Er sank an seinem Platz auf den Stuhl, dann kam der Teschner herein und sie hatten Mathe. So ein Mist. Felix holte sein Heft heraus und schaltete im gleichen Moment ab. Er beobachtete die Spinne, die schon gestern begonnen hatte, in der rechten Ecke des mittleren Fensters ihr Netz zu weben. Jetzt saß sie dick und fett mittendrin und Felix wunderte sich, dass Manu noch nicht in hysterisches Gekreische ausgebrochen war. Aber sie saß mit dem Rücken zum Fenster und hatte die Spinne wahrscheinlich noch gar nicht gesehen. Er begann wieder zu zählen, die Fenster, die Rahmen, die Griffe, die Vorhänge. Kleine Fische. Er wanderte hinüber zu den Fliesen an der Wand mit der Tafel, die schon eine größere Herausforderung waren und versuchte, nicht aus der Spur zu geraten.

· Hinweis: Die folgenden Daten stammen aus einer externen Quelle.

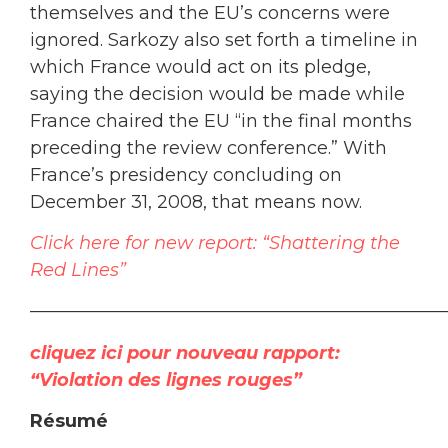
themselves and the EU’s concerns were
ignored. Sarkozy also set forth a timeline in
which France would act on its pledge,
saying the decision would be made while
France chaired the EU “in the final months
preceding the review conference.” With
France’s presidency concluding on
December 31, 2008, that means now.
Click here for new report: “Shattering the
Red Lines”
———————————————————————
cliquez ici pour nouveau rapport:
“Violation des lignes rouges”
Résumé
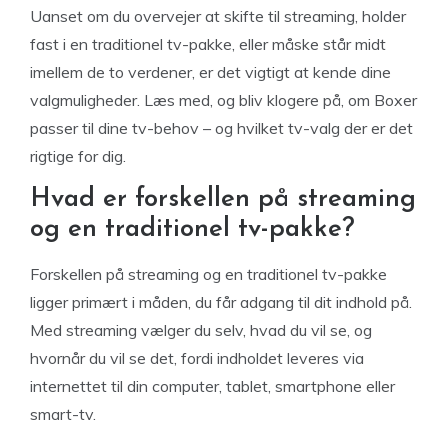
Uanset om du overvejer at skifte til streaming, holder
fast i en traditionel tv-pakke, eller måske står midt
imellem de to verdener, er det vigtigt at kende dine
valgmuligheder. Læs med, og bliv klogere på, om Boxer
passer til dine tv-behov – og hvilket tv-valg der er det
rigtige for dig.
Hvad er forskellen på streaming
og en traditionel tv-pakke?
Forskellen på streaming og en traditionel tv-pakke
ligger primært i måden, du får adgang til dit indhold på.
Med streaming vælger du selv, hvad du vil se, og
hvornår du vil se det, fordi indholdet leveres via
internettet til din computer, tablet, smartphone eller
smart-tv.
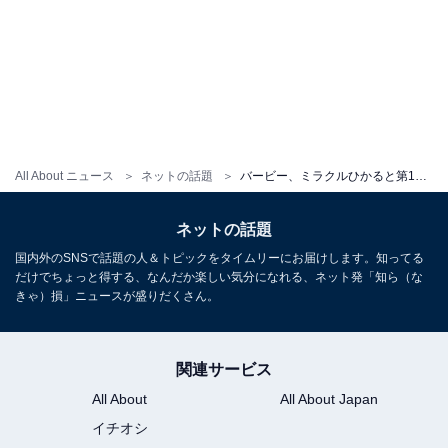
All About ニュース
ネットの話題
バービー、ミラクルひかると第1子妊娠中の宇野実彩子のベビーシャワー開催「旦那さんガチオタすぎる」
ネットの話題
国内外のSNSで話題の人＆トピックをタイムリーにお届けします。知ってる
だけでちょっと得する、なんだか楽しい気分になれる、ネット発「知ら（な
きゃ）損」ニュースが盛りだくさん。
関連サービス
All About
All About Japan
イチオシ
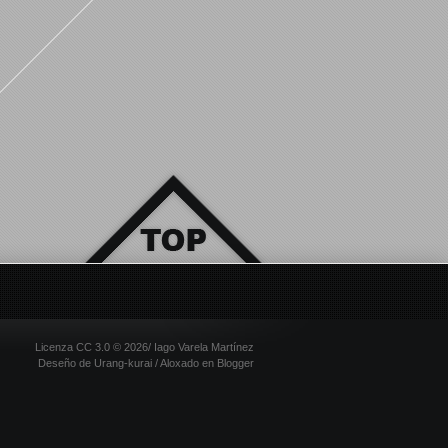
Licenza CC 3.0 ©
2026/
Iago Varela Martínez
Deseño de
Urang-kurai
/ Aloxado en Blogger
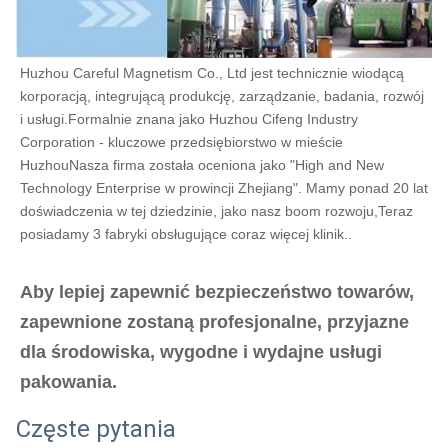
Huzhou Careful Magnetism Co., Ltd jest technicznie wiodącą 
korporacją, integrującą produkcję, zarządzanie, badania, rozwój 
i usługi.Formalnie znana jako Huzhou Cifeng Industry 
Corporation - kluczowe przedsiębiorstwo w mieście 
HuzhouNasza firma została oceniona jako "High and New 
Technology Enterprise w prowincji Zhejiang". Mamy ponad 20 lat 
doświadczenia w tej dziedzinie, jako nasz boom rozwoju,Teraz 
posiadamy 3 fabryki obsługujące coraz więcej klinik..
Aby lepiej zapewnić bezpieczeństwo towarów, 
zapewnione zostaną profesjonalne, przyjazne 
dla środowiska, wygodne i wydajne usługi 
pakowania.
Częste pytania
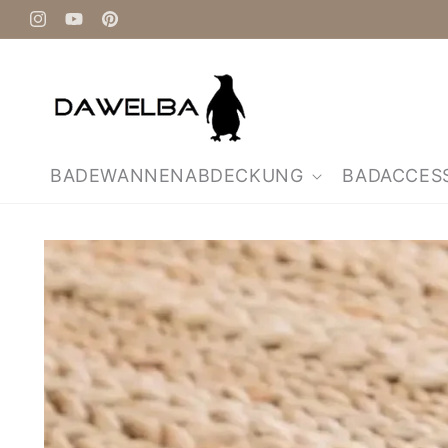
Direkt
zum
Instagram
YouTube
Pinterest
Inhalt
BADEWANNENABDECKUNG
BADACCES
Zu
Produktinformationen
springen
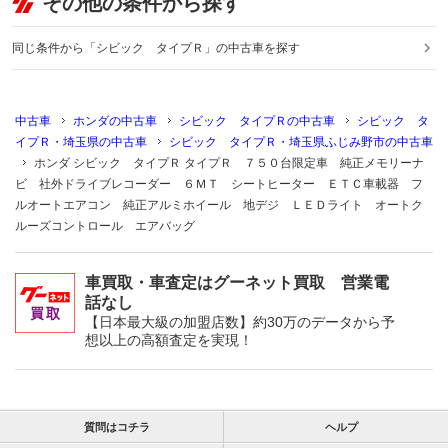
その他の条件から探す
同じ条件から「シビック タイプＲ」の中古車を探す
中古車
ホンダの中古車
シビック タイプＲの中古車
シビック タ
イプＲ・埼玉県の中古車
シビック タイプＲ・埼玉県ふじみ野市の中古車
ホンダ シビック タイプＲ タイプＲ ７５０台限定車 純正メモリーナ
ビ 社外ドライブレコーダー ６ＭＴ シートヒーター ＥＴＣ車載器 フ
ルオートエアコン 純正アルミホイール 地デジ ＬＥＤライト オートク
ルーズコントロール エアバッグ
車買取・車査定はグーネット買取 営業電
話なし
【日本最大級の加盟店数】約30万のデータから予
想以上の高額査定を実現！
質問はコチラ
ヘルプ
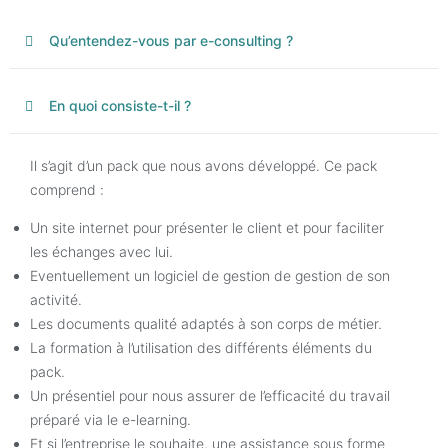
Qu’entendez-vous par e-consulting ?
En quoi consiste-t-il ?
Il s’agit d’un pack que nous avons développé. Ce pack
comprend :
Un site internet pour présenter le client et pour faciliter
les échanges avec lui.
Eventuellement un logiciel de gestion de gestion de son
activité.
Les documents qualité adaptés à son corps de métier.
La formation à l’utilisation des différents éléments du
pack.
Un présentiel pour nous assurer de l’efficacité du travail
préparé via le e-learning.
Et si l’entreprise le souhaite, une assistance sous forme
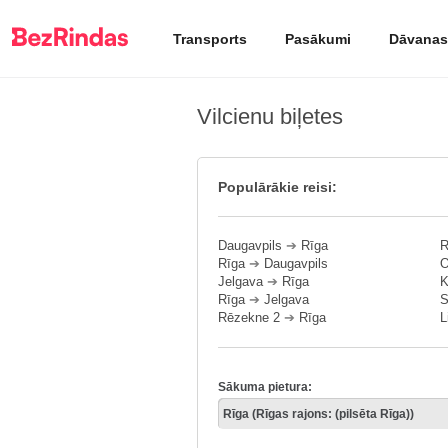
Transports
Pasākumi
Dāvanas
Vilcienu biļetes
Populārākie reisi:
Daugavpils
➔
Rīga
R
Rīga
➔
Daugavpils
O
Jelgava
➔
Rīga
K
Rīga
➔
Jelgava
S
Rēzekne 2
➔
Rīga
L
Sākuma pietura:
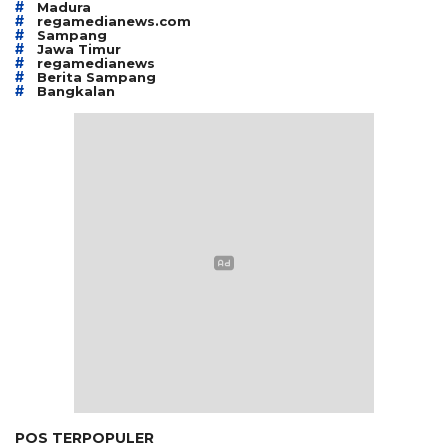
#
Madura
#
regamedianews.com
#
Sampang
#
Jawa Timur
#
regamedianews
#
Berita Sampang
#
Bangkalan
POS TERPOPULER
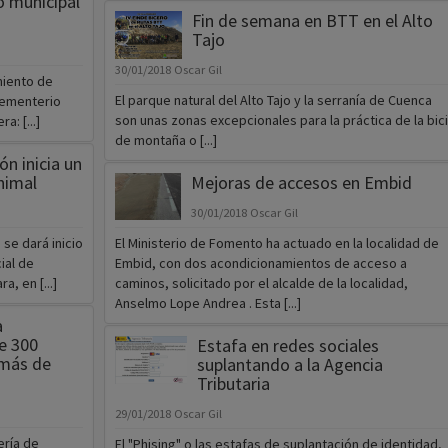
o municipal
Fin de semana en BTT en el Alto
Tajo
30/01/2018
Oscar Gil
miento de
El parque natural del Alto Tajo y la serranía de Cuenca
 cementerio
son unas zonas excepcionales para la práctica de la bici
: [...]
de montaña o [...]
n inicia un
nimal
Mejoras de accesos en Embid
30/01/2018
Oscar Gil
 se dará inicio
El Ministerio de Fomento ha actuado en la localidad de
ial de
Embid, con dos acondicionamientos de acceso a
, en [...]
caminos, solicitado por el alcalde de la localidad,
Anselmo Lope Andrea . Esta [...]
a
de 300
Estafa en redes sociales
 más de
suplantando a la Agencia
Tributaria
29/01/2018
Oscar Gil
ería de
El "Phising" o las estafas de suplantación de identidad,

Mathe fand irgendwo in einem anderen Universum statt und er bekam nicht mit, dass der Teschner ihm schon zum zweiten Mal die gleiche Frage stellte.

„Felix! Würdest du dich eventuell zu einer Antwort herablassen?“ – Pause. – „Felix! Bist du bekifft oder einfach nur gewohnheitsmäßig abwesend?“ Der Teschner hob das Mathebuch vom Pult und ließ es im nächsten Moment mit einem lauten Knall auf die Tischplatte fallen.

Schwerfällig veränderte Felix seine Sitzposition und sagte: „Keine Ahnung.“

Die Jungs in der hinteren Reihe lachten anerkennend, aber gerade noch so, dass sie keine Aufmerksamkeit auf sich zogen.

Der Teschner sagte: „Okay, Einar, hast du vielleicht das, was diesem Herrn hier fehlt?“ Er hatte.